5. mecze ćwierćfinału play-off: Szóstka Hokej.Netu

Michal Fikrt (Unia Oświęcim), Marcin Kolusz (TatrySki Podhale Nowy Targ), Konstantin Tieslukiewicz (MH Automatyka Gdańsk), Martin Przygodzki (Unia Oświęcim), Siemion Garszyn (KH Energa Toruń), Mateusz Danieluk (MH Automatyka Gdańsk) – to szóstka najlepszych graczy 5. meczu ćwierćfinału play-off wybrana przez dziennikarzy portalu HOKEJ.NET.
Bramkarz:
Michal Fikrt (Unia Oświęcim) [*2]
- Innej decyzji nie mogliśmy podjąć. Doświadczony golkiper walnie przyczynił się do wyjazdowego zwycięstwa Unii Oświęcim nad Tauronem KH GKS-em Katowice (3:0). Interweniował z ogromnym spokojem, ale dopisało mu też szczęście. Obronił wszystkie, 41 uderzeń rywala i zachował pierwsze w tym sezonie czyste konto. Trzeba przyznać, że wybrał odpowiedni moment.
Obrońcy:
Marcin Kolusz (TatrySki Podhale Nowy Targ)
- Trener Tomek Valtonen znów powierzył mu rolę ofensywnie usposobionego obrońcy i trzeba przyznać, że znakomicie się z niej wywiązał. „Szarotki” pokonały KH Energę Toruń 4:2, a Kolusz miał udział przy trzech bramkach. Jednego z nich zdobył, a przy trafieniach Eetu Koskiego i Oskara Jaśkiewicza zaliczył asysty.
Konstantin Tieslukiewicz (MH Automatyka Gdańsk) [*3]

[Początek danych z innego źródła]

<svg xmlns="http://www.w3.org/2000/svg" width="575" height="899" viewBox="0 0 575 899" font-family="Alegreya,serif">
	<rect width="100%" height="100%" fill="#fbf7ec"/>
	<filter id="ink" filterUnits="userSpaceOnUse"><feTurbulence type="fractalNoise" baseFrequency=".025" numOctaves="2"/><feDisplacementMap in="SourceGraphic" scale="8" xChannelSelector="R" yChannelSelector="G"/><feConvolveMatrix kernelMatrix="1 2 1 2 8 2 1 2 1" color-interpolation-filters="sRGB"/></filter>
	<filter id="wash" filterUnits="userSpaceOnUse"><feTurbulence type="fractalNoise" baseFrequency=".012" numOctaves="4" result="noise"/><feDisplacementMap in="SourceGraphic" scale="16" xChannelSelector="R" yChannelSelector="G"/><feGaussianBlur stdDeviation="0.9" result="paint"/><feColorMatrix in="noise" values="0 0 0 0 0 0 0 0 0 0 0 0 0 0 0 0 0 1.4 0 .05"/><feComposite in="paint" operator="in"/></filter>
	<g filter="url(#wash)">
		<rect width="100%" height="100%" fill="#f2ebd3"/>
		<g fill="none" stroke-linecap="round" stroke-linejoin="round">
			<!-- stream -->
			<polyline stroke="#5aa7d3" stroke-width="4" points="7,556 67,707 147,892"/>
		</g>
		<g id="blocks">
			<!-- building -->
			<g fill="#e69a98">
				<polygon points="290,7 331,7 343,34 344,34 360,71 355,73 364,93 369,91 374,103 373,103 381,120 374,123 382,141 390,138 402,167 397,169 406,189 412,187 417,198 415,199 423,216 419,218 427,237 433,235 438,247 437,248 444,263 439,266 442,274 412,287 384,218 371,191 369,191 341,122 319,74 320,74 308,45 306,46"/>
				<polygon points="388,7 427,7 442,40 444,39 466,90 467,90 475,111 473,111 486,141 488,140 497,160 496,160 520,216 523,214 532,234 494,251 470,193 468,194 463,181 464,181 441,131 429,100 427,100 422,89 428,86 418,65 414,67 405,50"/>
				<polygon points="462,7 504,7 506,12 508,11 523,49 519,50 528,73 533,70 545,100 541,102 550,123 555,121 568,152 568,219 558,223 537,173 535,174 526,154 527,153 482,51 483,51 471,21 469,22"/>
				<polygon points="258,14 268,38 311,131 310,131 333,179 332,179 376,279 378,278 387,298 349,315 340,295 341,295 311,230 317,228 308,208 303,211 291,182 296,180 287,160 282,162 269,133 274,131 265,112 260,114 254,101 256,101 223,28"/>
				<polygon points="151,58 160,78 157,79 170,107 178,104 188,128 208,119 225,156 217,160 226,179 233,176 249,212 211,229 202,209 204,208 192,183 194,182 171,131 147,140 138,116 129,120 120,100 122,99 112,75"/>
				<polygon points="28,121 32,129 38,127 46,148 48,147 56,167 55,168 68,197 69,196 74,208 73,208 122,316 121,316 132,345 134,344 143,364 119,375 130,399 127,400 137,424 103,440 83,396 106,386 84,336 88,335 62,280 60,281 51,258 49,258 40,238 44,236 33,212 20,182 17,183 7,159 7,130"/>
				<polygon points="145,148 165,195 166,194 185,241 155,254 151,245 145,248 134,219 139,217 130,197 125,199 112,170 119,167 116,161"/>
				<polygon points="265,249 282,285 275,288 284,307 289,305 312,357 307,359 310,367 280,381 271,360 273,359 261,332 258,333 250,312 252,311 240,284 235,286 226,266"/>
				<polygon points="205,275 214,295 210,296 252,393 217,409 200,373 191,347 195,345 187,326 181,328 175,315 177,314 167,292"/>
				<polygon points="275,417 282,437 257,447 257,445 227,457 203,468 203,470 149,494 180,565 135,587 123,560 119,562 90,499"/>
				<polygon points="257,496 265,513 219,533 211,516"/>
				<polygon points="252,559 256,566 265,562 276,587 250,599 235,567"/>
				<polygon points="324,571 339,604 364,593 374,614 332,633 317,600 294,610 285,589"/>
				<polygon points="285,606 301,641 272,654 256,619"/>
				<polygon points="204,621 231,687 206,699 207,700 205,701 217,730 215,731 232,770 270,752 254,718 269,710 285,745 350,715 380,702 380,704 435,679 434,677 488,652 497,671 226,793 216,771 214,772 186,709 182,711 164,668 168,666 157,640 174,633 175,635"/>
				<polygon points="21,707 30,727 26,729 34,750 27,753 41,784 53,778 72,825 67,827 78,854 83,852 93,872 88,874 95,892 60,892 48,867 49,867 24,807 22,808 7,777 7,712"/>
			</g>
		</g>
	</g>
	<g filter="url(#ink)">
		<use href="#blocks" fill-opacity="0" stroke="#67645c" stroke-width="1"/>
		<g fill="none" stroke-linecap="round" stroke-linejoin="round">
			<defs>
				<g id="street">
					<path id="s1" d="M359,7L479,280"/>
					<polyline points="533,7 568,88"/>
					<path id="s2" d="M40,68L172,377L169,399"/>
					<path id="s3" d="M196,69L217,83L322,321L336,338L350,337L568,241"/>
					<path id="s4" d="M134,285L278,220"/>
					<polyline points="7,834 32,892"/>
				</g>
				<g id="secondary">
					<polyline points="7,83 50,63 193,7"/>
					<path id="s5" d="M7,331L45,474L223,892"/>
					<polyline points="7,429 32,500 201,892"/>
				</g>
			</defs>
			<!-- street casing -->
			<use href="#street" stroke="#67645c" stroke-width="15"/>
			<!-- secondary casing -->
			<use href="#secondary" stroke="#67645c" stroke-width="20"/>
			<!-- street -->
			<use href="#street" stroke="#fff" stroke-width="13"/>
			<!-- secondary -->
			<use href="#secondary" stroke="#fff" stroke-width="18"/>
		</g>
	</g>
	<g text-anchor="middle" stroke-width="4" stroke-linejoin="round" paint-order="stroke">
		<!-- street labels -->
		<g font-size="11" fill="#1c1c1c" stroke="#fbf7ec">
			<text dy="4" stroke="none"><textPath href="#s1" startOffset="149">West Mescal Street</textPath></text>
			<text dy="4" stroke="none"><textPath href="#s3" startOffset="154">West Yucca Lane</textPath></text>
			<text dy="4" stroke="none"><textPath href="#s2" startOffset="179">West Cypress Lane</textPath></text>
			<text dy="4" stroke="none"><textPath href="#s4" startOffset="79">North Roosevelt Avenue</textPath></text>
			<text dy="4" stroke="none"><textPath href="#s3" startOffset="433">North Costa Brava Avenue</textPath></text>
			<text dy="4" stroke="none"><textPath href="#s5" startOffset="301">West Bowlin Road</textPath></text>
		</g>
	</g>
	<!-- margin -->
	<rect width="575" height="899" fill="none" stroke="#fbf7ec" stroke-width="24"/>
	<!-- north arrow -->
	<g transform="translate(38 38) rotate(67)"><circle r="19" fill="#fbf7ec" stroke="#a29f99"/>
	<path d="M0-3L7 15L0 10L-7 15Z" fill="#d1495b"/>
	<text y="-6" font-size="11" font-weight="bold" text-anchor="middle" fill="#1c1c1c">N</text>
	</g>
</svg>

- Podopieczni Marka Ziętary pokonali na wyjeździe GKS Tychy 2:1 i są o już o krok od wywalczenia awansu do półfinału play-off. Ekipa znad Bałtyku długo przegrywała 0:1, ale wyrównującego gola zdobył Tieslukiewicz, który znalazł się w odpowiednim miejscu i dobił gumę do siatki. W obronie nie popełnił rażących błędów.
Napastnicy:
Martin Przygodzki (Unia Oświęcim) [*2]
- Biało-niebiescy pokonali na wyjeździe Tauron KH GKS Katowice 3:0, a 27-letni napastnik dosłownie harował na każdym centymetrze lodu. Nie unikał też twardej gry na bandach, co w starciach fazy play-off jest szalenie ważne. W 36. minucie wykorzystał okres gry w przewadze i otworzył wynik tego spotkania, popisując się precyzyjnym uderzeniem w okienko.
Siemion Garszyn (KH Energa Toruń) [*4]
- „Stalowe Pierniki” do samego końca walczyły o zwycięstwo na trudnym terenie w Nowym Targu. Podopieczni Juryja Czucha przegrali 2:4, ale postanowiliśmy wyróżnić Siemiona Garszyna, który był czołową postacią ekipy z grodu Kopernika i miał wymierny udział przy obu zdobytych bramkach. W 36. minucie wpisał się na listę strzelców, z kolei w trzeciej odsłonie idealnie dograł do Dienisa Trachanowa.
Mateusz Danieluk (MH Automatyka Gdańsk)
- Gdańszczanie dzięki reżimowi taktycznemu, ofiarnej grze całego zespołu i determinacji pokonali mistrzów Polski z Tychów 2:1. Zwycięskiego gola w 53. minucie spotkania zdobył właśnie Danieluk, który przymierzył z nadgarstka i zmieścił gumę między parkanami Johna Murraya. – Udało się zrobić kontrę, strzelić i wygraliśmy – podsumował 32-letni skrzydłowy.